Majority of the policemen that manned polling units nationwide during elections were unarmed and equipped, and consequently helpless when thugs struck and carted away materials. They even lacked functional walkie-talkies to call for back-up in the event of the outbreak of violence.  

The fact that even the national police can be manipulated and compromised has raised fresh concerns over the calls for state police.

Even before the international observers, in many instances, the police were accused of supervising ballot snatching and sundry electoral malfeasance.

Brazen electoral heist, falsification of election results, violence, ballot box-snatching, voter intimidation and voter suppression are getting worse with each election cycle and have become so bad that they threaten the nation’s foundational anchors.

The emerging consensus is that these scenarios consistently play out because there are no consequences to punish impunity. Strangely, the security agencies ignore or even connive with the perpetrators. For example an influential tout who was seen in a viral video threatening voters of South-east origin in Lagos not to dare go near the polling units if they were not going to vote for APC, allegedly made the threat in company of a man in police uniform.

More than three weeks after the flagrant contravention of the Electoral Act, the police claimed in one case that they were still ‘investigating’. With the failure of the security agencies, the acts of impunity by politicians get worse by the day.

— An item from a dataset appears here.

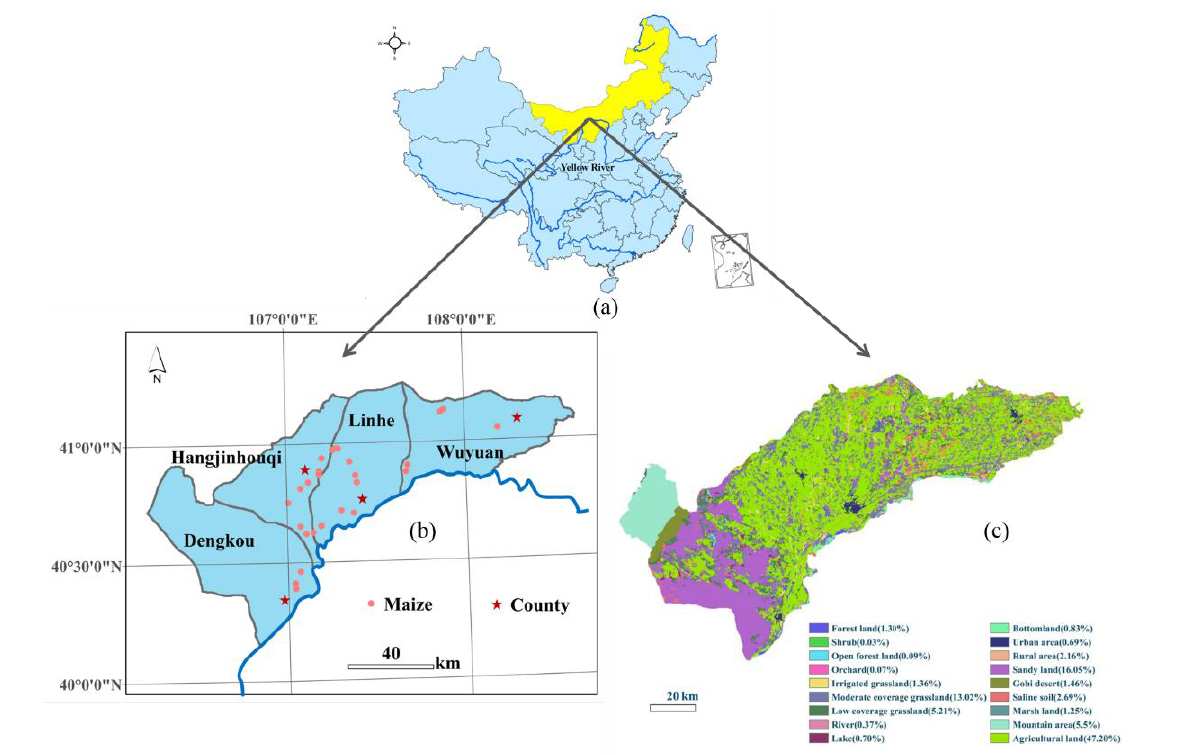
Figure 1. Location of the study region ( a ), location of maize sampling points ( b ),and land cover classification in the study region as of 2000 ( c ).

It is worth noting that unfettered political participation is one of the most important indicators of the democratic quality of elections and a prime criterion for defining democratic citizenship. Unimpeded voter turnout in a transparent, free and unsuppressed election is the most important form of political involvement and crucially also is an important indicator of the state of health of any democracy.

In ensuring this outcome the police are a flagship agency that must not blunder.